> _Exercise_
Copy out the data exactly as it appears, without a single image.

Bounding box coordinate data
○ ○ ○ ○
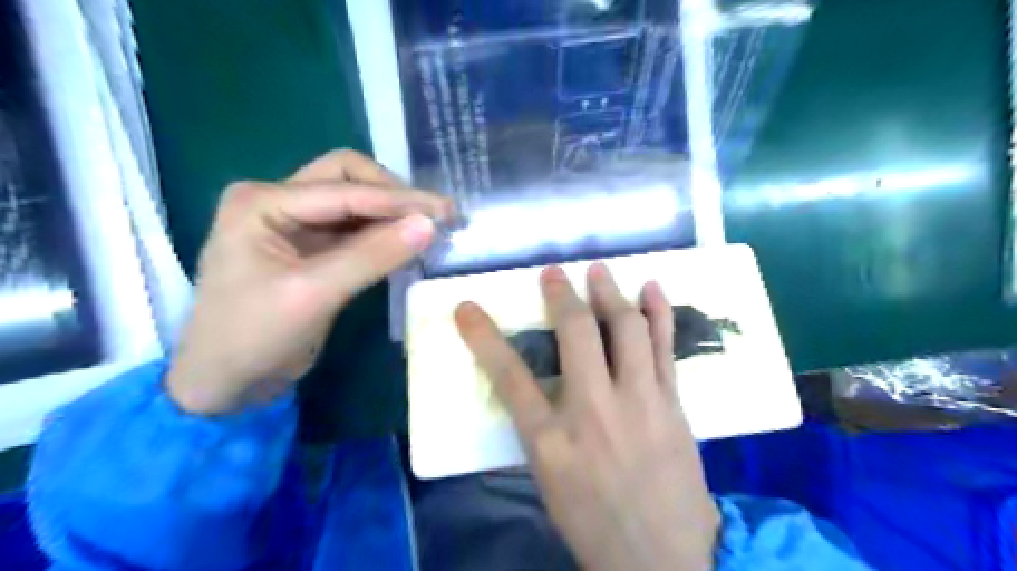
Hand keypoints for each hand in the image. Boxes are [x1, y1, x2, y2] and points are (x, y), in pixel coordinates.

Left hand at [168, 149, 449, 411]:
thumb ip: (372, 256)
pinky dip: (383, 233)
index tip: (444, 212)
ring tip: (431, 227)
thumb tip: (429, 225)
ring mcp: (294, 223)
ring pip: (354, 201)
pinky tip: (407, 243)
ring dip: (391, 212)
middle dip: (392, 194)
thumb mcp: (314, 294)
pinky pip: (354, 229)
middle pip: (347, 178)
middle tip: (434, 216)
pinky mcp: (311, 247)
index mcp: (262, 201)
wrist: (226, 383)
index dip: (397, 200)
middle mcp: (278, 201)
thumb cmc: (253, 337)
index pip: (343, 189)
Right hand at [452, 264, 721, 570]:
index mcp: (551, 440)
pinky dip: (659, 312)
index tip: (467, 307)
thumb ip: (537, 428)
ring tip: (599, 270)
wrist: (663, 558)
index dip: (483, 337)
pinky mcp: (672, 403)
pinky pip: (665, 347)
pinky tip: (652, 287)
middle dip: (561, 296)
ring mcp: (639, 402)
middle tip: (554, 273)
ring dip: (610, 293)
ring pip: (625, 330)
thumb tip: (531, 388)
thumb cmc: (592, 520)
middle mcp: (594, 411)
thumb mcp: (546, 480)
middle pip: (575, 335)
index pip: (508, 376)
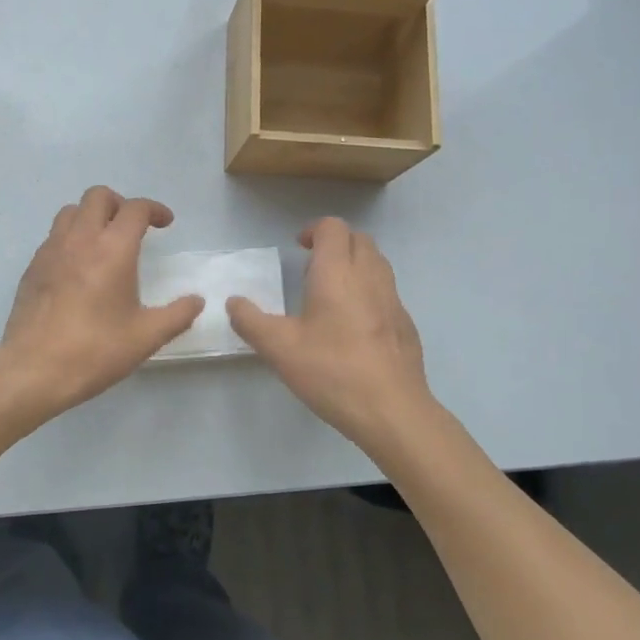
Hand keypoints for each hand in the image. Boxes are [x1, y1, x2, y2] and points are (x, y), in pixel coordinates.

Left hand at [0, 186, 203, 416]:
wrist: (33, 369)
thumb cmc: (94, 350)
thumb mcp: (146, 337)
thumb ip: (177, 315)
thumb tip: (196, 301)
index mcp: (112, 249)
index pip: (135, 209)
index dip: (154, 210)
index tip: (165, 223)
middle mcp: (80, 239)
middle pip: (98, 196)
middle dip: (120, 204)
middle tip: (133, 228)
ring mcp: (51, 250)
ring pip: (71, 211)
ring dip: (92, 216)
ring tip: (104, 241)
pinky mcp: (32, 267)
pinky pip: (54, 236)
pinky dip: (71, 237)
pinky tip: (78, 268)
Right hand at [227, 218, 434, 452]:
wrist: (392, 411)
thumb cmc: (332, 371)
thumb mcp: (279, 349)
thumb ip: (251, 321)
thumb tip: (234, 302)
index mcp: (337, 273)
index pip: (333, 227)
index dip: (314, 230)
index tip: (299, 248)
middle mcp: (369, 277)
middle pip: (359, 239)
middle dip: (336, 243)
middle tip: (312, 266)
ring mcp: (393, 300)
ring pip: (377, 263)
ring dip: (355, 264)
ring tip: (332, 292)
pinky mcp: (406, 324)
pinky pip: (387, 292)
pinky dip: (369, 291)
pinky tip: (354, 326)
○ ○ ○ ○
> _Expected answer_
Hand keypoints for each hand in the image. Boxes are [x1, y1, x2, y2] and points are (x, y), in pixel coordinates.

Left hand at [168, 149, 449, 411]:
thumb ip: (372, 256)
pinky dip: (383, 233)
index tip: (444, 212)
ring tip: (431, 227)
thumb tip: (429, 225)
ring mcp: (294, 223)
ring pip: (354, 201)
pinky tip: (407, 243)
ring dip: (391, 212)
middle dip: (392, 194)
thumb mcp: (314, 294)
pinky pip: (354, 229)
middle pip: (347, 178)
middle tip: (434, 216)
pinky mcp: (311, 247)
index mcp: (262, 201)
wrist: (226, 383)
index dip: (397, 200)
middle mcp: (278, 201)
thumb cmc: (253, 337)
index pip: (343, 189)
Right hand at [452, 264, 721, 570]:
index mcp: (551, 440)
pinky dip: (659, 312)
index tip: (467, 307)
thumb ip: (537, 428)
ring tip: (599, 270)
wrist: (663, 558)
index dip: (483, 337)
pinky mcp: (672, 403)
pinky pip: (665, 347)
pinky tip: (652, 287)
middle dip: (561, 296)
ring mcp: (639, 402)
middle tip: (554, 273)
ring dip: (610, 293)
ring pip: (625, 330)
thumb tip: (531, 388)
thumb cmc: (592, 520)
middle mcp: (594, 411)
thumb mcp: (546, 480)
middle pip: (575, 335)
index pip: (508, 376)
Hand keypoints for each hand in the image. Boxes are [x1, y1, x2, y2] and points are (x, y), in pixel coordinates.

Left hand at [0, 186, 203, 416]:
wrist: (33, 369)
thumb cmc: (94, 350)
thumb mcp: (146, 337)
thumb ip: (177, 315)
thumb tip: (196, 301)
index mcp: (112, 249)
index pip: (135, 209)
index dip: (154, 210)
index tip: (165, 223)
middle mcp: (80, 239)
middle pip: (98, 196)
middle dip: (120, 204)
middle tip: (133, 228)
ring mcp: (51, 250)
ring pip: (71, 211)
ring dip: (92, 216)
ring tip: (104, 241)
pinky mcp: (32, 267)
pinky pip: (54, 236)
pinky dip: (71, 237)
pinky tip: (78, 268)
Right hand at [227, 218, 434, 452]:
wrist: (392, 411)
thumb cmc: (332, 371)
thumb mcp: (279, 349)
thumb ip: (251, 321)
thumb tip: (234, 302)
index mcp: (337, 273)
index pip: (333, 227)
index dip: (314, 230)
index tip: (299, 248)
middle mcp: (369, 277)
middle pip: (359, 239)
middle dip: (336, 243)
middle tip: (312, 266)
ring mcp: (393, 300)
ring pip: (377, 263)
ring dip: (355, 264)
ring tip: (332, 292)
pinky mcp: (406, 324)
pinky pip: (387, 292)
pinky dip: (369, 291)
pinky tip: (354, 326)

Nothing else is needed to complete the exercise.